• [Instructions for the task]: The expected answer is the data below, printed verbatim without its pictures.

:: Available data

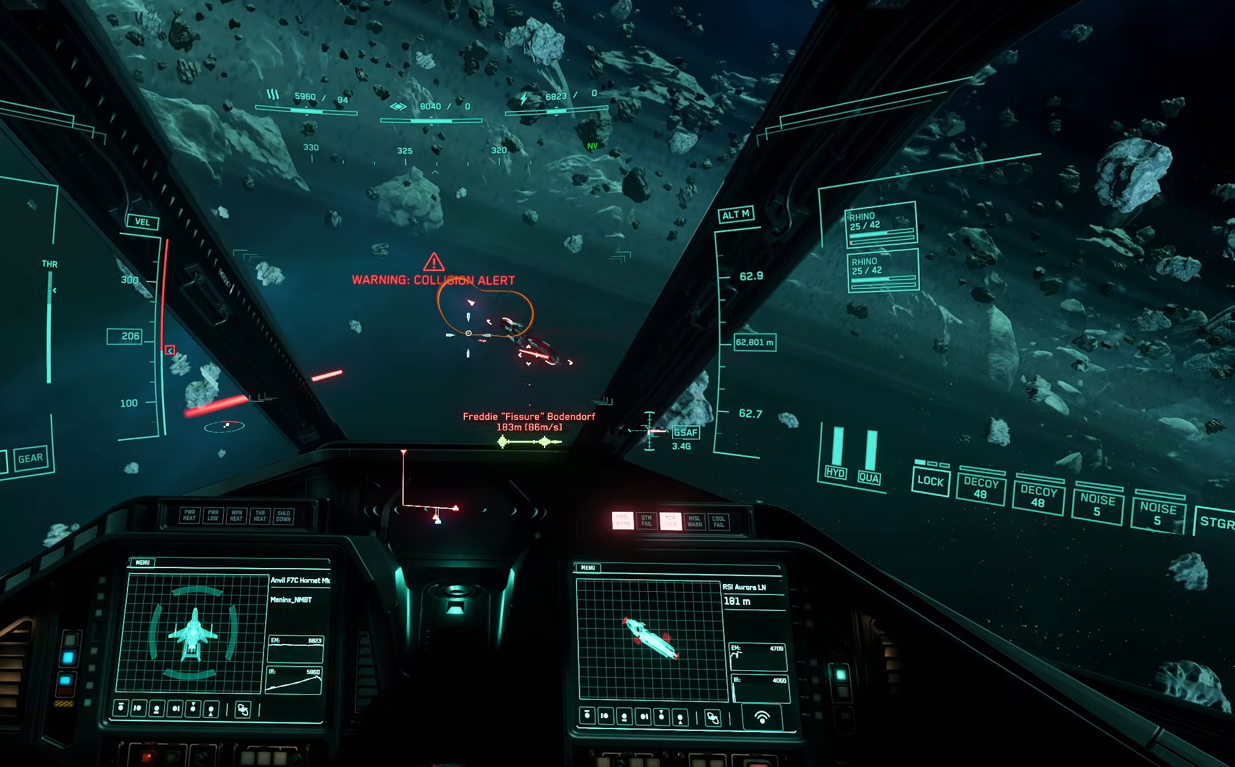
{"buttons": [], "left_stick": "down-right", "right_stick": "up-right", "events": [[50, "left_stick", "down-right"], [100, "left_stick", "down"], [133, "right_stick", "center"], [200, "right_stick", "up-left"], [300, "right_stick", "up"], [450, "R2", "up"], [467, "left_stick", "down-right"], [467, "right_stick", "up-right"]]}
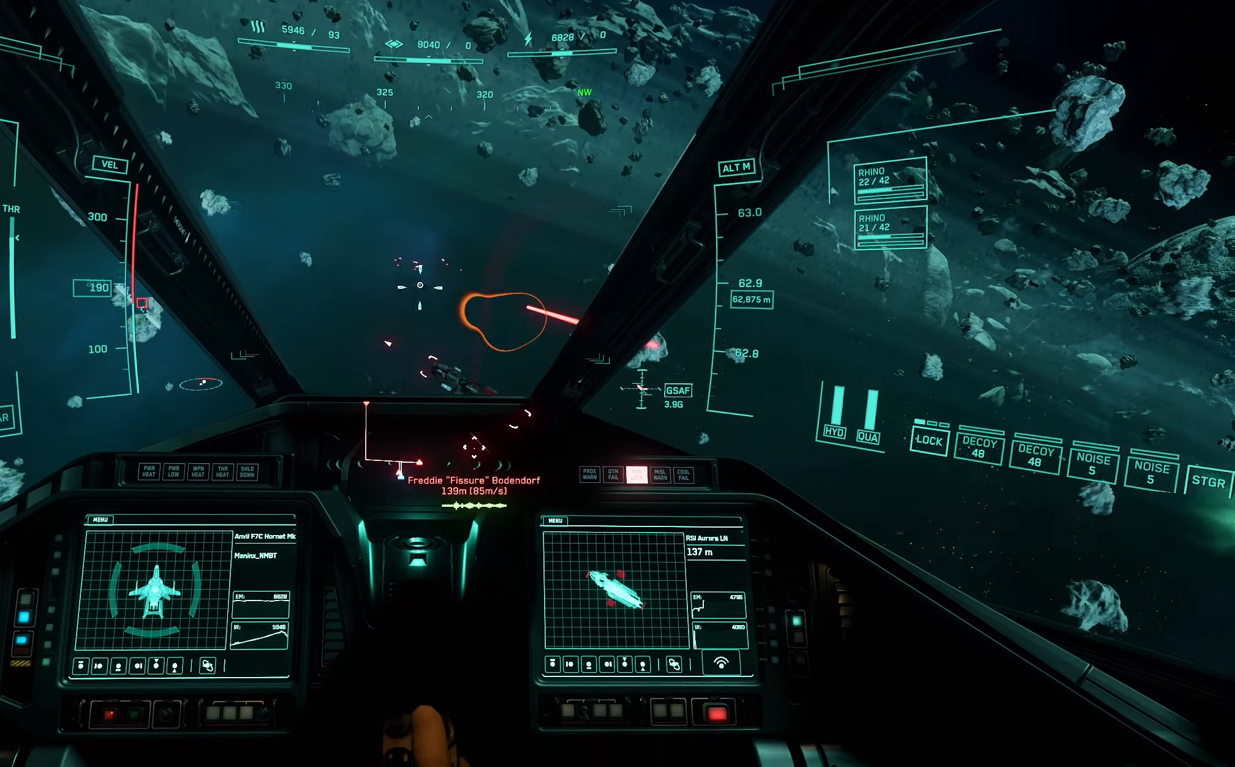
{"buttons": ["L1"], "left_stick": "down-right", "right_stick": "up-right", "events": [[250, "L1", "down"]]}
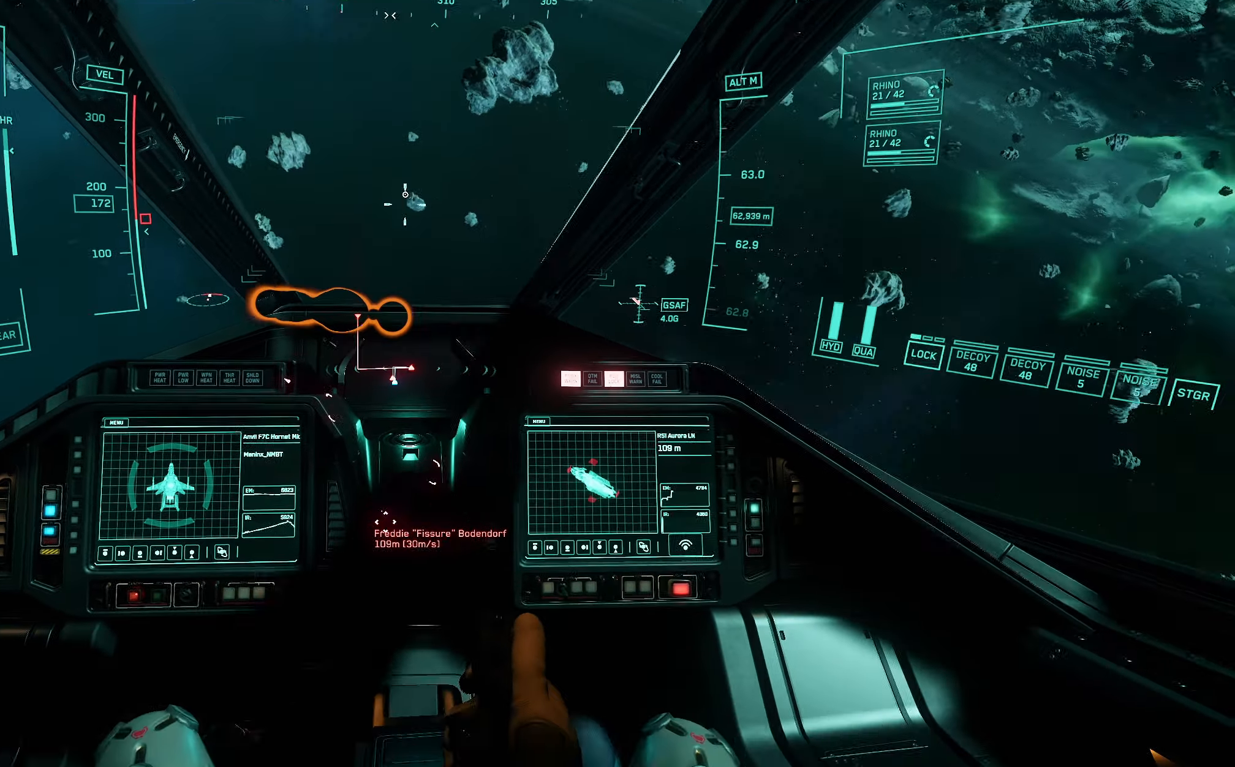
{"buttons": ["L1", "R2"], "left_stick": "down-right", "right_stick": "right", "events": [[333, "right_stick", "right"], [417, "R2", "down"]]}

::::

• [Task result]:
{"buttons": [], "left_stick": "down-right", "right_stick": "up-right", "events": [[50, "left_stick", "down-right"], [100, "left_stick", "down"], [133, "right_stick", "center"], [200, "right_stick", "up-left"], [300, "right_stick", "up"], [450, "R2", "up"], [467, "left_stick", "down-right"], [467, "right_stick", "up-right"]]}
{"buttons": ["L1"], "left_stick": "down-right", "right_stick": "up-right", "events": [[250, "L1", "down"]]}
{"buttons": ["L1", "R2"], "left_stick": "down-right", "right_stick": "right", "events": [[333, "right_stick", "right"], [417, "R2", "down"]]}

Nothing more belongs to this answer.